* _TASK OBJECTIVE_: Extract every line of text from the material below, reproducing each one verbatim and in its original order. Leave the pictures out of your answer.

* _SOURCE MATERIAL_:
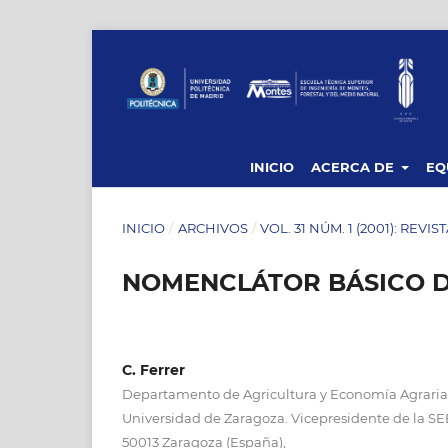
INICIO
ACERCA DE
EQ
INICIO
/
ARCHIVOS
/
VOL. 31 NÚM. 1 (2001): REVI
NOMENCLÁTOR BÁSICO D
C. Ferrer
Departamento de Agricultura y Economía Agraria. 
Universidad de Zaragoza. Vicepresidente de la SEE
50013 Zaragoza (España),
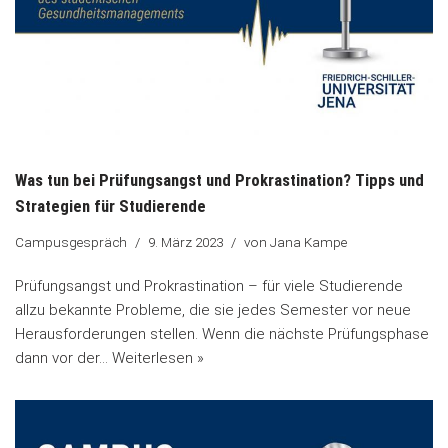
Was tun bei Prüfungsangst und Prokrastination? Tipps und
Strategien für Studierende
Campusgespräch
9. März 2023
von
Jana Kampe
Prüfungsangst und Prokrastination – für viele Studierende
allzu bekannte Probleme, die sie jedes Semester vor neue
Herausforderungen stellen. Wenn die nächste Prüfungsphase
dann vor der…
Weiterlesen »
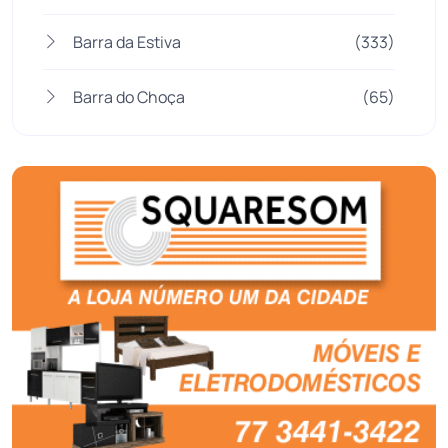
Barra da Estiva
(333)
Barra do Choça
(65)
Belo Campo
(57)
Bom Jesus da Lapa
(505)
Boquira
(152)
Botuporã
(72)
Brasil
(7679)
Brumado
(31955)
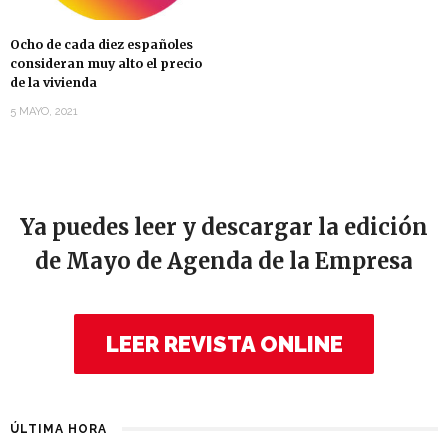
Ocho de cada diez españoles
consideran muy alto el precio
de la vivienda
5 MAYO, 2021
Ya puedes leer y descargar la edición
de Mayo de Agenda de la Empresa
LEER REVISTA ONLINE
ÚLTIMA HORA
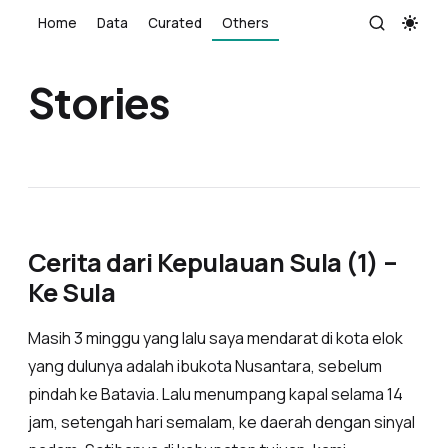
Home
Data
Curated
Others
Stories
Cerita dari Kepulauan Sula (1) –
Ke Sula
Masih 3 minggu yang lalu saya mendarat di kota elok
yang dulunya adalah ibukota Nusantara, sebelum
pindah ke Batavia. Lalu menumpang kapal selama 14
jam, setengah hari semalam, ke daerah dengan sinyal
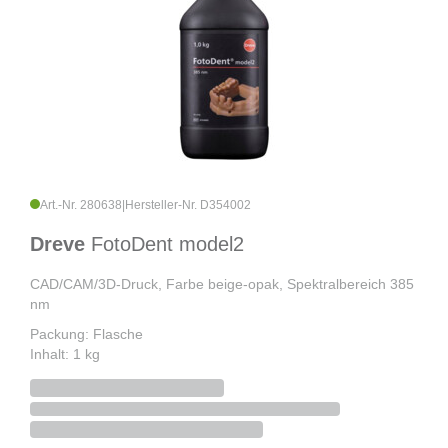
Art.-Nr. 280638
|
Hersteller-Nr. D354002
Dreve
FotoDent model2
CAD/CAM/3D-Druck, Farbe beige-opak, Spektralbereich 385
nm
Packung: Flasche
Inhalt: 1 kg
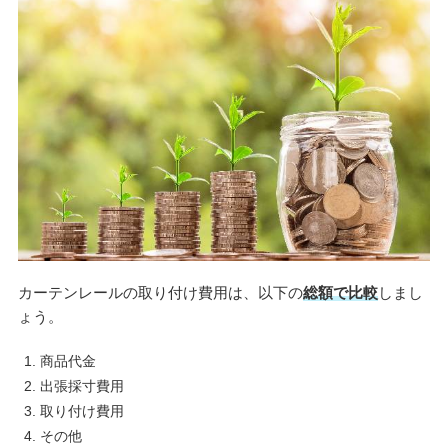
カーテンレールの取り付け費用は、以下の
総額で比較
しまし
ょう。
商品代金
出張採寸費用
取り付け費用
その他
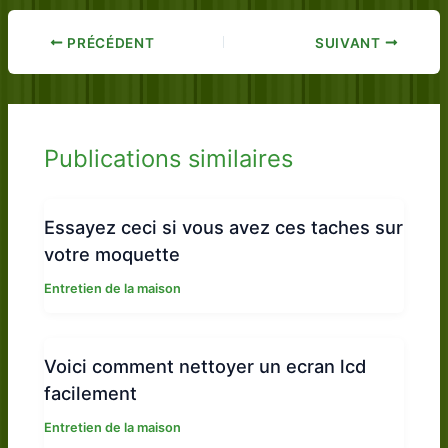
PRÉCÉDENT
SUIVANT
Publications similaires
Essayez ceci si vous avez ces taches sur
votre moquette
Entretien de la maison
Voici comment nettoyer un ecran lcd
facilement
Entretien de la maison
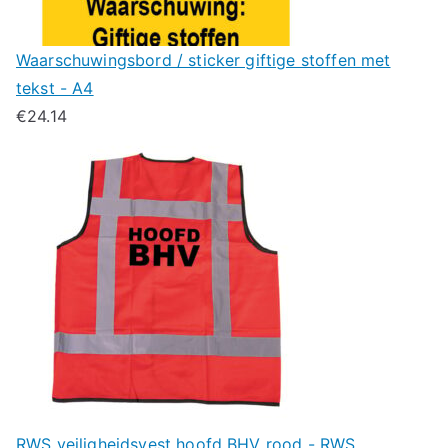
Waarschuwingsbord / sticker giftige stoffen met
tekst - A4
€
24.14
RWS veiligheidsvest hoofd BHV rood - RWS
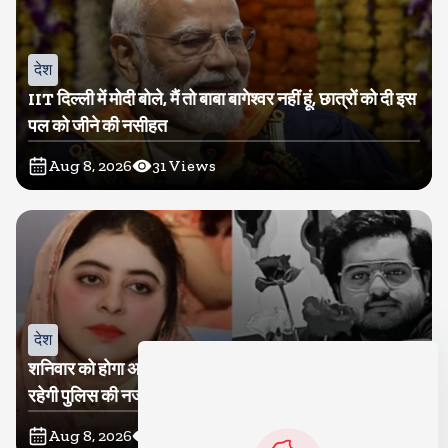
देश
IIT दिल्ली में मोदी बोले, मैं तो बाबा बागेश्वर नहीं हूं, छात्रों को दी इस
पल को जीने की नसीहत
Aug 8, 2026
31
Views
देश
शनिवार को होगा अतीक का बेटा अबान सुपुर्दे-खाक, शाइस्ता पर
रहेगी पुलिस की नजर
Aug 8, 2026
15
Views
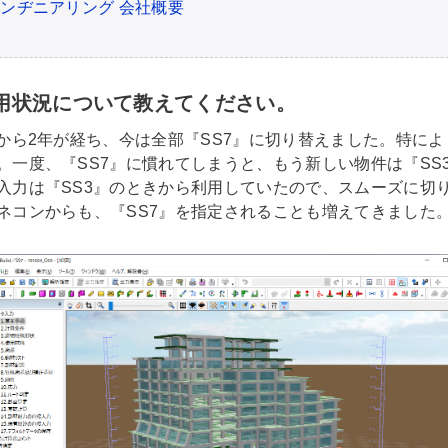
エンヂニアリング 会社概要
利用状況について教えてください。
てから2年が経ち、今は全部『SS7』に切り替えました。特に
。一度、『SS7』に慣れてしまうと、もう新しい物件は『SS
入力は『SS3』のときから利用していたので、スムーズに切
ネコンからも、『SS7』を指定されることも増えてきました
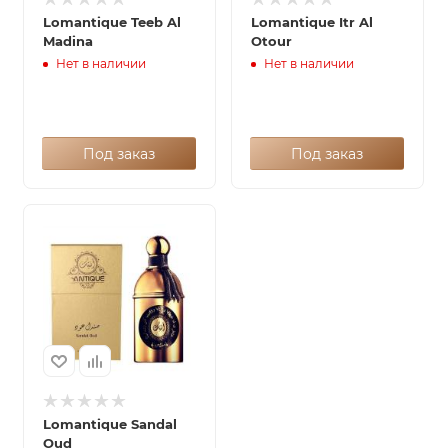
Lomantique Teeb Al
Lomantique Itr Al
Madina
Otour
Нет в наличии
Нет в наличии
Под заказ
Под заказ
Lomantique Sandal
Oud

* _ANSWER TO THIS PROBLEM_:
INICIO
ACERCA DE
EQ
INICIO
/
ARCHIVOS
/
VOL. 31 NÚM. 1 (2001): REVI
NOMENCLÁTOR BÁSICO D
C. Ferrer
Departamento de Agricultura y Economía Agraria. 
Universidad de Zaragoza. Vicepresidente de la SEE
50013 Zaragoza (España),
Was tun bei Prüfungsangst und Prokrastination? Tipps und
Strategien für Studierende
Campusgespräch
9. März 2023
von
Jana Kampe
Prüfungsangst und Prokrastination – für viele Studierende
allzu bekannte Probleme, die sie jedes Semester vor neue
Herausforderungen stellen. Wenn die nächste Prüfungsphase
dann vor der…
Weiterlesen »
Barra da Estiva
(333)
Barra do Choça
(65)
Belo Campo
(57)
Bom Jesus da Lapa
(505)
Boquira
(152)
Botuporã
(72)
Brasil
(7679)
Brumado
(31955)
Ocho de cada diez españoles
consideran muy alto el precio
de la vivienda
5 MAYO, 2021
Ya puedes leer y descargar la edición
de Mayo de Agenda de la Empresa
LEER REVISTA ONLINE
ÚLTIMA HORA
Home
Data
Curated
Others
Stories
Cerita dari Kepulauan Sula (1) –
Ke Sula
Masih 3 minggu yang lalu saya mendarat di kota elok
yang dulunya adalah ibukota Nusantara, sebelum
pindah ke Batavia. Lalu menumpang kapal selama 14
jam, setengah hari semalam, ke daerah dengan sinyal
Art.-Nr. 280638
|
Hersteller-Nr. D354002
Dreve
FotoDent model2
CAD/CAM/3D-Druck, Farbe beige-opak, Spektralbereich 385
nm
Packung: Flasche
Inhalt: 1 kg
カーテンレールの取り付け費用は、以下の
総額で比較
しまし
ょう。
商品代金
出張採寸費用
取り付け費用
その他
PRÉCÉDENT
SUIVANT
Publications similaires
Essayez ceci si vous avez ces taches sur
votre moquette
Entretien de la maison
Voici comment nettoyer un ecran lcd
facilement
Entretien de la maison
Waarschuwingsbord / sticker giftige stoffen met
tekst - A4
€
24.14
RWS veiligheidsvest hoofd BHV rood - RWS
देश
IIT दिल्ली में मोदी बोले, मैं तो बाबा बागेश्वर नहीं हूं, छात्रों को दी इस
पल को जीने की नसीहत
Aug 8, 2026
31
Views
देश
शनिवार को होगा अतीक का बेटा अबान सुपुर्दे-खाक, शाइस्ता पर
रहेगी पुलिस की नजर
Aug 8, 2026
15
Views
エンヂニアリング 会社概要
利用状況について教えてください。
てから2年が経ち、今は全部『SS7』に切り替えました。特に
。一度、『SS7』に慣れてしまうと、もう新しい物件は『SS
入力は『SS3』のときから利用していたので、スムーズに切
ネコンからも、『SS7』を指定されることも増えてきました
Lomantique Teeb Al
Lomantique Itr Al
Madina
Otour
Нет в наличии
Нет в наличии
Под заказ
Под заказ
Lomantique Sandal
Oud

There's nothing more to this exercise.